KARACHI (9th August 2023) Pakistan and Iran, two nations striving for enhanced bilateral trade and economic relations, find their efforts hampered by the rampant issue of smuggling. Renowned businessman Zubair Tufail, President of UBG and former President of FPCCI, shed light on the severity of this concern in a recent statement.
According to the statement issued by the central spokesperson UBG Gulzar firoz, Expressing his concerns, Zubair Tufail highlighted the unfortunate reality that despite mutual commitments to bolster trade ties, smuggling activities have cast a shadow over these efforts. Shockingly, the volume of smuggled goods from Iran has exceeded the legitimate trade figures. Of particular concern is the smuggling of Iranian petrol into Pakistan, which is readily available in major cities across the nation.
Tufail underscored the urgency of the situation, pointing out that effective measures have yet to be implemented by relevant ministries and departments to curb the escalating smuggling activities. He speculated that such extensive smuggling may even involve support from border customs and tax authorities.
The economic repercussions of smuggling are staggering. Pakistan is facing substantial losses in terms of sales tax and income tax, as legitimate trade channels between the two countries are being compromised. A notable example is the smuggling of chemicals, including sulphonic acid, washing powder, ceramic tiles etc to from Iran. Moreover the detergent powder industry which is paying billions of rupees taxes will be ruined in few weeks if smuggling not stopped. These chemicals are finding their way into Pakistani cities such as Multan, Faisalabad, and KPK, where they are used in textile and other industrial sectors. The illicit nature of these transactions allows manufacturers to evade sales tax, granting them an unfair advantage over legitimate businesses.
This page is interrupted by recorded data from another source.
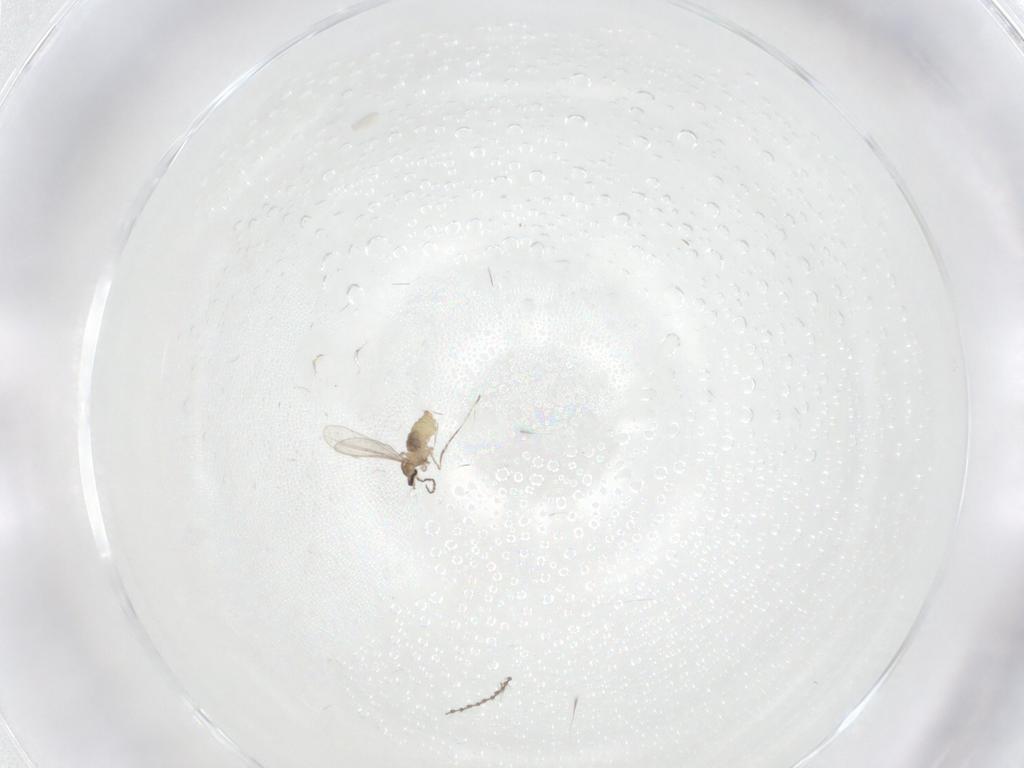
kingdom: Animalia
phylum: Arthropoda
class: Insecta
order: Diptera
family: Cecidomyiidae
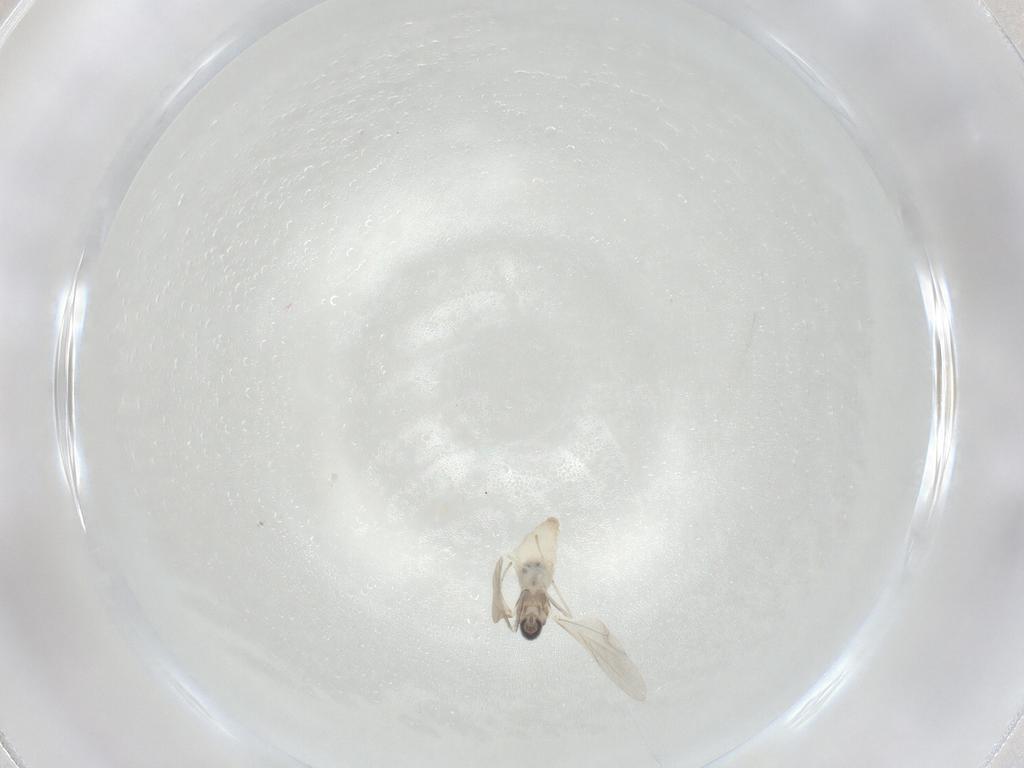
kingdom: Animalia
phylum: Arthropoda
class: Insecta
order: Diptera
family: Cecidomyiidae
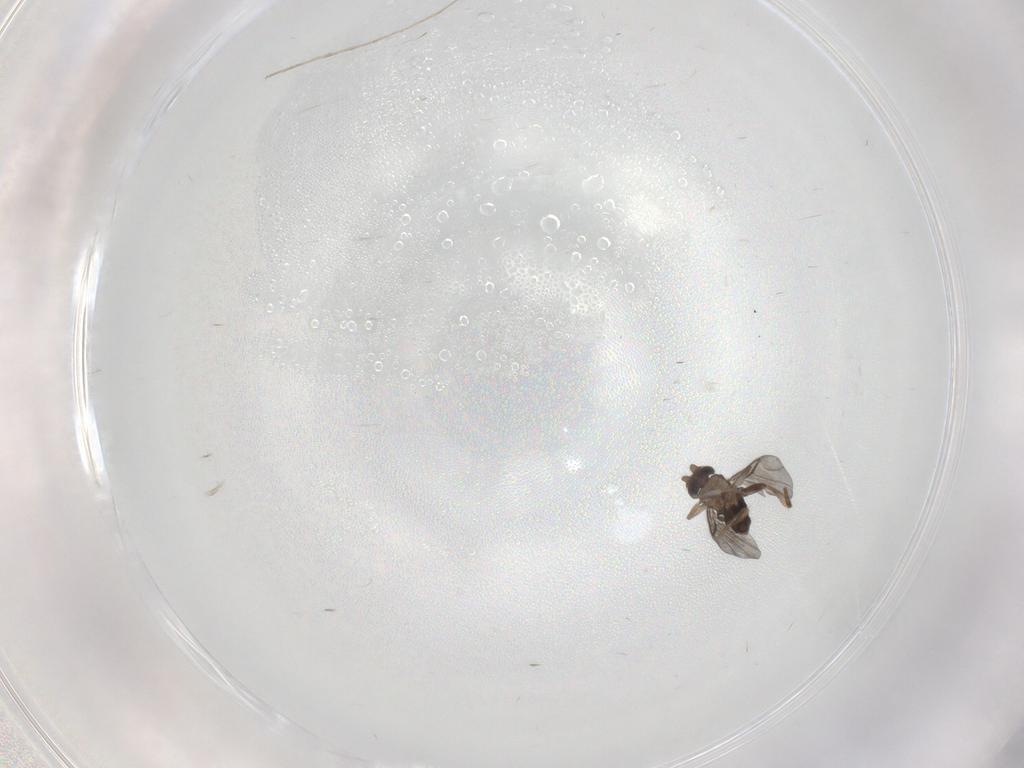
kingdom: Animalia
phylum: Arthropoda
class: Insecta
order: Diptera
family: Cecidomyiidae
Zubair Tufail also discussed the detrimental impact of Iranian fuel smuggling on Pakistan’s already struggling industry. Citing a report from S&P Global Commodity Insights, he revealed that Iranian fuel is significantly cheaper than its official retail counterpart, contributing to a thriving black market. This price disparity has enabled private dealers to capitalize on the situation by selling Iranian diesel at rates lower than local dealers.
The consequences of fuel smuggling are dire. According to the Oil & Gas Regulatory Authority (OGRA), an estimated 4,000 tonnes of fuel per day are illicitly entering Pakistan, resulting in a staggering monthly revenue loss of around 10.2 billion rupees.
The issue of smuggling has also aggravated food inflation in Pakistan, with consumers turning to cheaper, smuggled Iranian goods in the face of soaring prices. Food inflation has reached an alarming 42 percent, compelling consumers to seek alternatives like smuggled Iranian oil and cheese, which are reportedly available in major cities.
In light of these circumstances, Zubair Tufail expressed skepticism about achieving the ambitious target of 9400 billion rupees in tax collection. He called for urgent and coordinated efforts from all stakeholders and address this critical issue, preserve legitimate trade, and safeguard Pakistan’s economic interests.He added that FBR can stop this smuggling through Directorate of customs intelligence agencies.